Would you set down the complete data below, exactly as shown?

Collected data
________________________

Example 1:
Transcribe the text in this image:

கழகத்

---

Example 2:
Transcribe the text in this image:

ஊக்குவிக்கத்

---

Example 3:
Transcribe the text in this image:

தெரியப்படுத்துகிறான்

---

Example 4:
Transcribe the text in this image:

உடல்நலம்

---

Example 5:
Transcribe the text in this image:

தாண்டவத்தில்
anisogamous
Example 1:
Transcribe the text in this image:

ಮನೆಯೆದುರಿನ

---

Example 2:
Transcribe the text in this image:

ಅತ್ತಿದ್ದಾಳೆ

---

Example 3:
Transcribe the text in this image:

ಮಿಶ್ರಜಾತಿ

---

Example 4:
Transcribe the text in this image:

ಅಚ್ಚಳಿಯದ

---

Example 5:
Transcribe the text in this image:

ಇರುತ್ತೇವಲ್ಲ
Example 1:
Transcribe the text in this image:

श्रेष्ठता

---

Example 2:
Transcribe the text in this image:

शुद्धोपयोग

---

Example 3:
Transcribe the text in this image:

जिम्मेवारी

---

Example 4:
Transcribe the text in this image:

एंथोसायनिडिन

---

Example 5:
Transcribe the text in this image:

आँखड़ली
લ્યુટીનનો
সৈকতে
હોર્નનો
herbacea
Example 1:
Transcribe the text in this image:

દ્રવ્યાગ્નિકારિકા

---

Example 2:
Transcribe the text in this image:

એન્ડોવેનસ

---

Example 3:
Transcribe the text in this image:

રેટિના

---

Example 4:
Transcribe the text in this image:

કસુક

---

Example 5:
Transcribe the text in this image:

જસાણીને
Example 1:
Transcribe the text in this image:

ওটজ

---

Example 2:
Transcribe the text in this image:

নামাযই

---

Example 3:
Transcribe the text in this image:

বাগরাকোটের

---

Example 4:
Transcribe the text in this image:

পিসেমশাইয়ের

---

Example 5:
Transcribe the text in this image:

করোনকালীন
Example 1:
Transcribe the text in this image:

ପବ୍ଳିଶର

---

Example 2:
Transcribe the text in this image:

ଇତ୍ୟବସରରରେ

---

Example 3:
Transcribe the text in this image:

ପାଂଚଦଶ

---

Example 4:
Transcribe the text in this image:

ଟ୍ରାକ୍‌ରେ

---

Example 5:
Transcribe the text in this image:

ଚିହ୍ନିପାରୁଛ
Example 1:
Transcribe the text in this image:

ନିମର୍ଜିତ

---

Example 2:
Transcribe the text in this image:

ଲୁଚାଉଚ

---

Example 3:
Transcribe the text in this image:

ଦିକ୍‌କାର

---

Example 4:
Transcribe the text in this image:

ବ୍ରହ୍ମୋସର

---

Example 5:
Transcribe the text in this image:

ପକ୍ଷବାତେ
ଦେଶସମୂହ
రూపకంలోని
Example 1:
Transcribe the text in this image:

________________________

● COMPLETED EXERCISE
Example 1:
Transcribe the text in this image:

கழகத்

---

Example 2:
Transcribe the text in this image:

ஊக்குவிக்கத்

---

Example 3:
Transcribe the text in this image:

தெரியப்படுத்துகிறான்

---

Example 4:
Transcribe the text in this image:

உடல்நலம்

---

Example 5:
Transcribe the text in this image:

தாண்டவத்தில்
anisogamous
Example 1:
Transcribe the text in this image:

ಮನೆಯೆದುರಿನ

---

Example 2:
Transcribe the text in this image:

ಅತ್ತಿದ್ದಾಳೆ

---

Example 3:
Transcribe the text in this image:

ಮಿಶ್ರಜಾತಿ

---

Example 4:
Transcribe the text in this image:

ಅಚ್ಚಳಿಯದ

---

Example 5:
Transcribe the text in this image:

ಇರುತ್ತೇವಲ್ಲ
Example 1:
Transcribe the text in this image:

श्रेष्ठता

---

Example 2:
Transcribe the text in this image:

शुद्धोपयोग

---

Example 3:
Transcribe the text in this image:

जिम्मेवारी

---

Example 4:
Transcribe the text in this image:

एंथोसायनिडिन

---

Example 5:
Transcribe the text in this image:

आँखड़ली
લ્યુટીનનો
সৈকতে
હોર્નનો
herbacea
Example 1:
Transcribe the text in this image:

દ્રવ્યાગ્નિકારિકા

---

Example 2:
Transcribe the text in this image:

એન્ડોવેનસ

---

Example 3:
Transcribe the text in this image:

રેટિના

---

Example 4:
Transcribe the text in this image:

કસુક

---

Example 5:
Transcribe the text in this image:

જસાણીને
Example 1:
Transcribe the text in this image:

ওটজ

---

Example 2:
Transcribe the text in this image:

নামাযই

---

Example 3:
Transcribe the text in this image:

বাগরাকোটের

---

Example 4:
Transcribe the text in this image:

পিসেমশাইয়ের

---

Example 5:
Transcribe the text in this image:

করোনকালীন
Example 1:
Transcribe the text in this image:

ପବ୍ଳିଶର

---

Example 2:
Transcribe the text in this image:

ଇତ୍ୟବସରରରେ

---

Example 3:
Transcribe the text in this image:

ପାଂଚଦଶ

---

Example 4:
Transcribe the text in this image:

ଟ୍ରାକ୍‌ରେ

---

Example 5:
Transcribe the text in this image:

ଚିହ୍ନିପାରୁଛ
Example 1:
Transcribe the text in this image:

ନିମର୍ଜିତ

---

Example 2:
Transcribe the text in this image:

ଲୁଚାଉଚ

---

Example 3:
Transcribe the text in this image:

ଦିକ୍‌କାର

---

Example 4:
Transcribe the text in this image:

ବ୍ରହ୍ମୋସର

---

Example 5:
Transcribe the text in this image:

ପକ୍ଷବାତେ
ଦେଶସମୂହ
రూపకంలోని
Example 1:
Transcribe the text in this image:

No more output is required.